#### EXERCISE REQUIREMENTS
Output everything in the data exactly, leaving the pictures out.

#### GIVEN ENTRIES
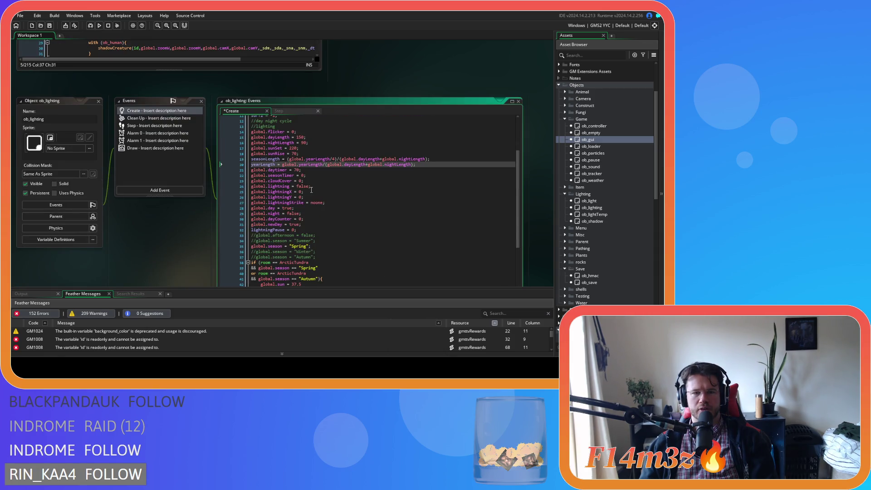
- Search the whole project for yearLength with Search & Replace and list all matches
{"action": "scroll", "coordinate": [365, 217], "scroll_direction": "down", "scroll_amount": 2}
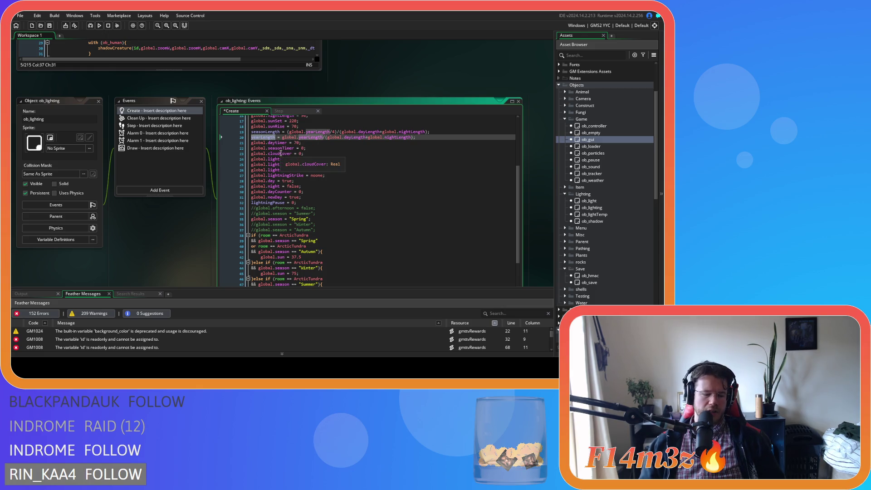
{"action": "key", "text": "ctrl+shift+f"}
{"action": "left_click", "coordinate": [198, 96]}
{"action": "scroll", "coordinate": [239, 325], "scroll_direction": "down", "scroll_amount": 1}
{"action": "scroll", "coordinate": [239, 325], "scroll_direction": "up", "scroll_amount": 3}
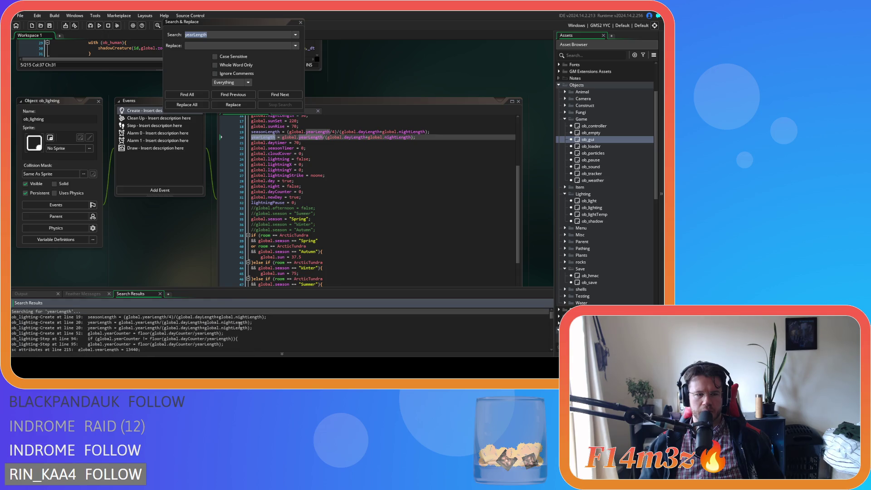
- Rerun the yearLength search as Whole Word Only, review the 37 results, and close the dialog
{"action": "left_click", "coordinate": [215, 65]}
{"action": "left_click", "coordinate": [197, 96]}
{"action": "scroll", "coordinate": [188, 323], "scroll_direction": "down", "scroll_amount": 5}
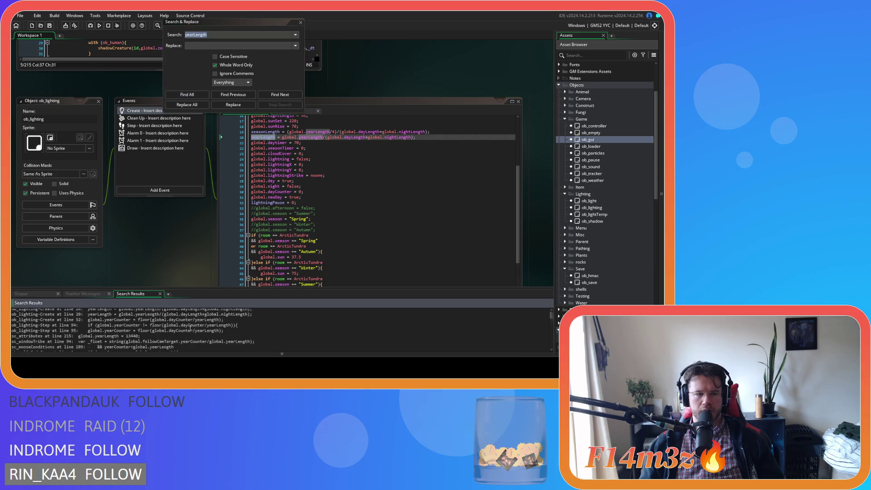
{"action": "scroll", "coordinate": [188, 325], "scroll_direction": "down", "scroll_amount": 1}
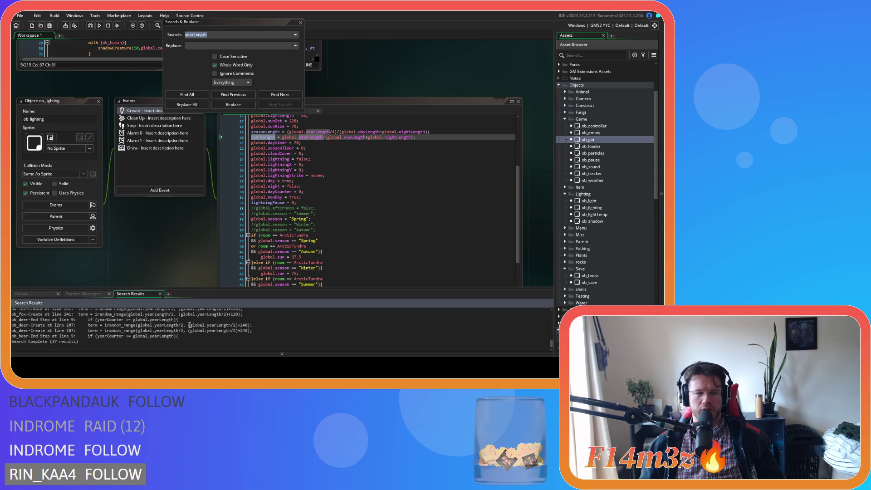
{"action": "left_click", "coordinate": [301, 22]}
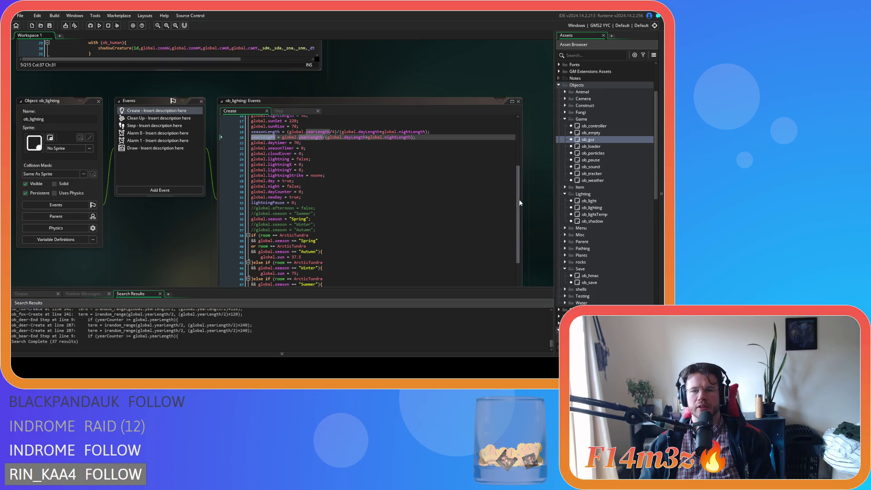
- Check the yearLength definition on line 20 of the Create code, then return to sc_shadowsArctic
{"action": "scroll", "coordinate": [520, 200], "scroll_direction": "down", "scroll_amount": 3}
{"action": "left_click", "coordinate": [377, 276]}
{"action": "scroll", "coordinate": [376, 263], "scroll_direction": "up", "scroll_amount": 4}
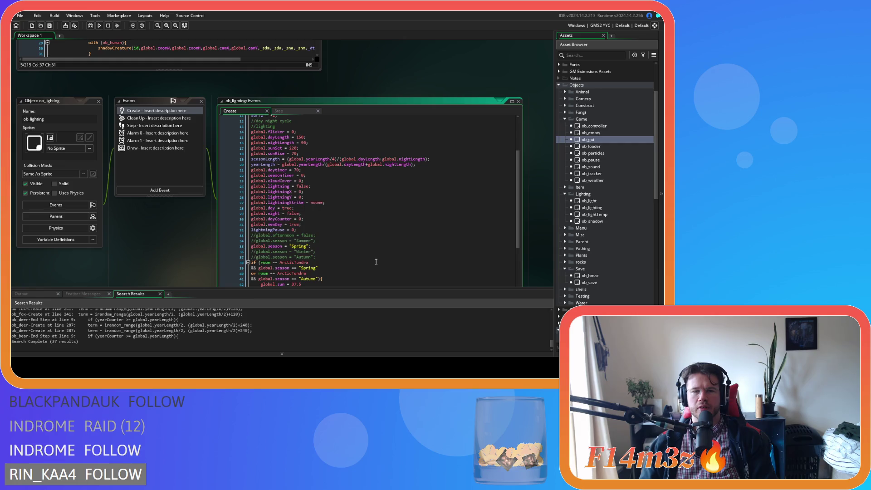
{"action": "left_click", "coordinate": [413, 164]}
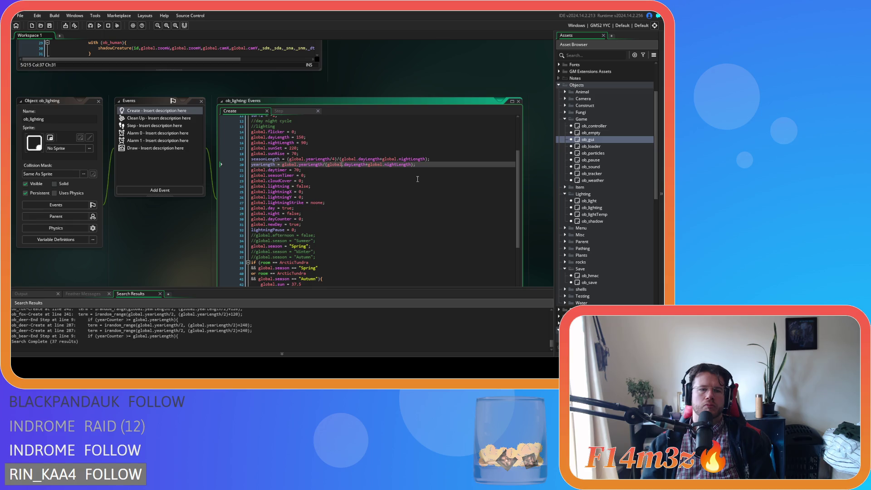
{"action": "scroll", "coordinate": [363, 82], "scroll_direction": "up", "scroll_amount": 5}
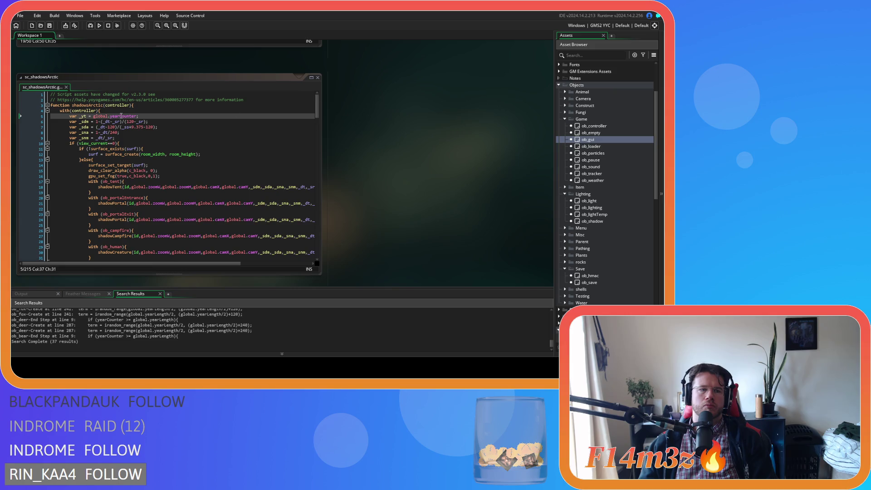
{"action": "left_click", "coordinate": [84, 116]}
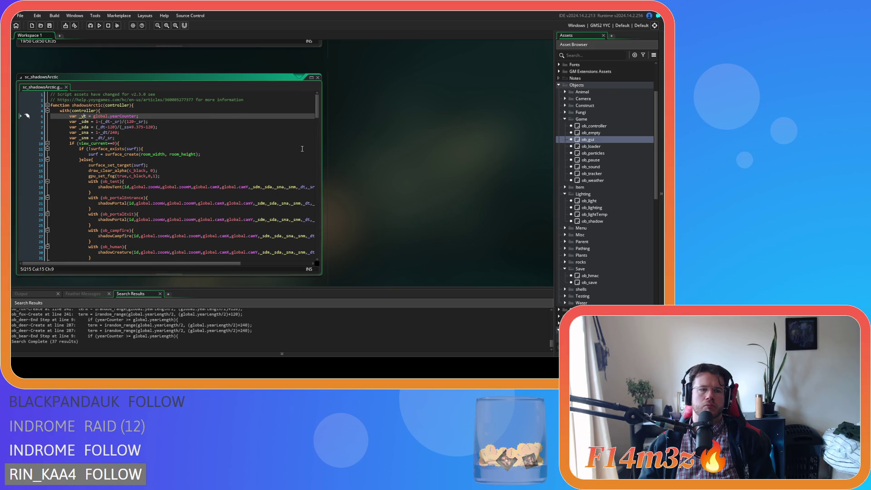
{"action": "scroll", "coordinate": [357, 155], "scroll_direction": "up", "scroll_amount": 6}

#### ANSWER TO THE PROBLEM
- Search the whole project for yearLength with Search & Replace and list all matches
{"action": "scroll", "coordinate": [365, 217], "scroll_direction": "down", "scroll_amount": 2}
{"action": "key", "text": "ctrl+shift+f"}
{"action": "left_click", "coordinate": [198, 96]}
{"action": "scroll", "coordinate": [239, 325], "scroll_direction": "down", "scroll_amount": 1}
{"action": "scroll", "coordinate": [239, 325], "scroll_direction": "up", "scroll_amount": 3}
- Rerun the yearLength search as Whole Word Only, review the 37 results, and close the dialog
{"action": "left_click", "coordinate": [215, 65]}
{"action": "left_click", "coordinate": [197, 96]}
{"action": "scroll", "coordinate": [188, 323], "scroll_direction": "down", "scroll_amount": 5}
{"action": "scroll", "coordinate": [188, 325], "scroll_direction": "down", "scroll_amount": 1}
{"action": "left_click", "coordinate": [301, 22]}
- Check the yearLength definition on line 20 of the Create code, then return to sc_shadowsArctic
{"action": "scroll", "coordinate": [520, 200], "scroll_direction": "down", "scroll_amount": 3}
{"action": "left_click", "coordinate": [377, 276]}
{"action": "scroll", "coordinate": [376, 263], "scroll_direction": "up", "scroll_amount": 4}
{"action": "left_click", "coordinate": [413, 164]}
{"action": "scroll", "coordinate": [363, 82], "scroll_direction": "up", "scroll_amount": 5}
{"action": "left_click", "coordinate": [84, 116]}
{"action": "scroll", "coordinate": [357, 155], "scroll_direction": "up", "scroll_amount": 6}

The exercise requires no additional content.